Peki bu kararlar sizi tatmin etti mi? Keşke dediniz mi? Bu zamana dek verdiğimiz kararlar ve ettiğimiz umut sadece başkalarının cebini doldurdu. Hayat çok güzel palavralarıyla kulaklarımızı ağrıtanların cepleri dolu elbette… Şirketler, kiliseler, okullar ve dahası kazandı. Bir çocuğun iyi bir gelecek umutlarıyla özel okullar, özel hocalar ve nicesi çeklerindeki sıfırlari artırdı. O çocuk oldu yirmi beş. Artık iş ilanları okuduğu tek şeydi.

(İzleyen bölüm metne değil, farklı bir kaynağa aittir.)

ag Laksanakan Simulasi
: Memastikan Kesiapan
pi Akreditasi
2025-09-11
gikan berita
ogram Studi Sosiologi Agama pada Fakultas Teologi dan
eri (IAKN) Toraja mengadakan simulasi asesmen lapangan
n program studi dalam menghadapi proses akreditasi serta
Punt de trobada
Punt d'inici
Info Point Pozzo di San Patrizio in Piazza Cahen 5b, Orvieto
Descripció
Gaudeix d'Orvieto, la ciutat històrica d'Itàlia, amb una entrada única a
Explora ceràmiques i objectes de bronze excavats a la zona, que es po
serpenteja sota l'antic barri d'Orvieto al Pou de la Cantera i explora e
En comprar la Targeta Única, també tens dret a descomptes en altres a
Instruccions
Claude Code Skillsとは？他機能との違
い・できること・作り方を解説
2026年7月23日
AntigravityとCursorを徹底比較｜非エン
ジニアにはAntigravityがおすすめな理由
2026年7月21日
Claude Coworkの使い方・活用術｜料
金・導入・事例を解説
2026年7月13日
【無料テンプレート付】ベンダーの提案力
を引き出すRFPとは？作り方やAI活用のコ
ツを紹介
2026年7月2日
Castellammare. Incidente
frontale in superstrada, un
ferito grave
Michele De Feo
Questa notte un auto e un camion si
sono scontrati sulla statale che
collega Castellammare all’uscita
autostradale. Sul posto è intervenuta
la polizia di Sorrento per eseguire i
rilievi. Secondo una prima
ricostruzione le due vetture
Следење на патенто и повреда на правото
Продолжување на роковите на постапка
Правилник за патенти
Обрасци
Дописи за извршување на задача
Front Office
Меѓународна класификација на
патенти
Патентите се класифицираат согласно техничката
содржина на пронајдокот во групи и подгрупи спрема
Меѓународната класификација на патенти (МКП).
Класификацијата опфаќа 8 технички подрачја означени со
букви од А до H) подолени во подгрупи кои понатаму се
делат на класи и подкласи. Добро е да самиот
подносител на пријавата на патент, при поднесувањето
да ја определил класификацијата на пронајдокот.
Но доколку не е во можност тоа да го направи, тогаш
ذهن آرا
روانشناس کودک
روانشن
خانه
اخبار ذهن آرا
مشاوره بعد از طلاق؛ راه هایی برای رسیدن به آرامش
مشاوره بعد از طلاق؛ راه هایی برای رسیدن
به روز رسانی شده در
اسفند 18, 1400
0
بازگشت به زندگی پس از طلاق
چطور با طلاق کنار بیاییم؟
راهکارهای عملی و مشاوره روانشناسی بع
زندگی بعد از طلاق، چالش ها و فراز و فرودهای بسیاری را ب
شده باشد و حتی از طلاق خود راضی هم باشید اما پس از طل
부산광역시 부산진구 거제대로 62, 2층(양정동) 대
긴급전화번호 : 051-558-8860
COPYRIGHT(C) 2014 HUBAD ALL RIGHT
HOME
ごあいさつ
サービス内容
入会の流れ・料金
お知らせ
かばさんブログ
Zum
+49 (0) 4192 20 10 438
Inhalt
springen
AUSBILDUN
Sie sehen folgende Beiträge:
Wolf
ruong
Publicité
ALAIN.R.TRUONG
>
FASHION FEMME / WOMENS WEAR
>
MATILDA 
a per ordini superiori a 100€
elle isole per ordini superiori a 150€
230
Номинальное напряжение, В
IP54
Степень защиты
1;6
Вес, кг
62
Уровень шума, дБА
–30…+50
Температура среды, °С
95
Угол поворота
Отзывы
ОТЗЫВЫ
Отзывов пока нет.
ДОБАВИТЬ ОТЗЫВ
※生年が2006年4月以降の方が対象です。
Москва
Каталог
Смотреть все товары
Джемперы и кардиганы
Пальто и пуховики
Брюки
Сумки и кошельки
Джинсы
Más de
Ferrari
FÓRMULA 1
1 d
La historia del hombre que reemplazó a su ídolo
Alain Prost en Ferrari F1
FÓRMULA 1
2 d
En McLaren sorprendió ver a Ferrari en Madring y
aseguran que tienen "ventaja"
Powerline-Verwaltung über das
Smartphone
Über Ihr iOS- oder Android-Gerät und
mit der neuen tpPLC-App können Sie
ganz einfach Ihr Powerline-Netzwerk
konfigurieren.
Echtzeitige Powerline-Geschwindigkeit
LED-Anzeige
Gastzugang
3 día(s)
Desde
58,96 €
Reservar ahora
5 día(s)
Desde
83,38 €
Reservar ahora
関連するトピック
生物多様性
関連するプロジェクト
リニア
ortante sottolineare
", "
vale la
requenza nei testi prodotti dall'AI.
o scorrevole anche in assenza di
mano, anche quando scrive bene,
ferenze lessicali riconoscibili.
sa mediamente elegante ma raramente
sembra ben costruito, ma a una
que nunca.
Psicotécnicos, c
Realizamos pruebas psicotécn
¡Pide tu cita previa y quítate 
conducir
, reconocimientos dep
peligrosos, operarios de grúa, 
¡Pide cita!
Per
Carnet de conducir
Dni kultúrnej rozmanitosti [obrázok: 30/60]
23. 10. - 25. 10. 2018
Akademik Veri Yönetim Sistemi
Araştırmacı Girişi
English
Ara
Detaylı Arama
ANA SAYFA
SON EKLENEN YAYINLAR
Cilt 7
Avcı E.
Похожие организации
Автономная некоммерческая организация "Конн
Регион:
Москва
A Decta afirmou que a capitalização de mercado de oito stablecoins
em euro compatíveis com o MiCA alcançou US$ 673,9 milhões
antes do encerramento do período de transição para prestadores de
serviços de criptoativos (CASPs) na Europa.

En sonunda belki bir kaç akraba sayesinde bir işe kapağı attı. Istediği gibi olmasa da yükselirim dedi. O sözleşmeyi imzaladı ve ruhunu beyaz yakalı köle olarak sattı. Kapitalizmin pastasından bir dilim almak için kredi kartı sahibi oldu. Toplantılardan iş yemeklerine koşturdu. Onun emeği ve enerjisi patronlarını zengin etti. Derken yaş otuz beş yolun yarısı eder mi etmez mi bilmiyorum… Eli yüzü düzgün bir kızla şatafatlı bir düğünün ardından elli bin liralık borca girdi. Yeterince çıkmaza giren hayatını düzeltmesi umuduyla yaptığı çocuk, onun hayatının yeni sahibiydi. Artık sadece çocuğun hayatı söz konusuydu. Çocuğu da aynı evrelerden geçerken ” Hayat böyle” dedi ve köşesine çekildi. Bir ruh daha kansız bir şekilde ölmüş ve kapitalizmin elleri kirlenmemişti.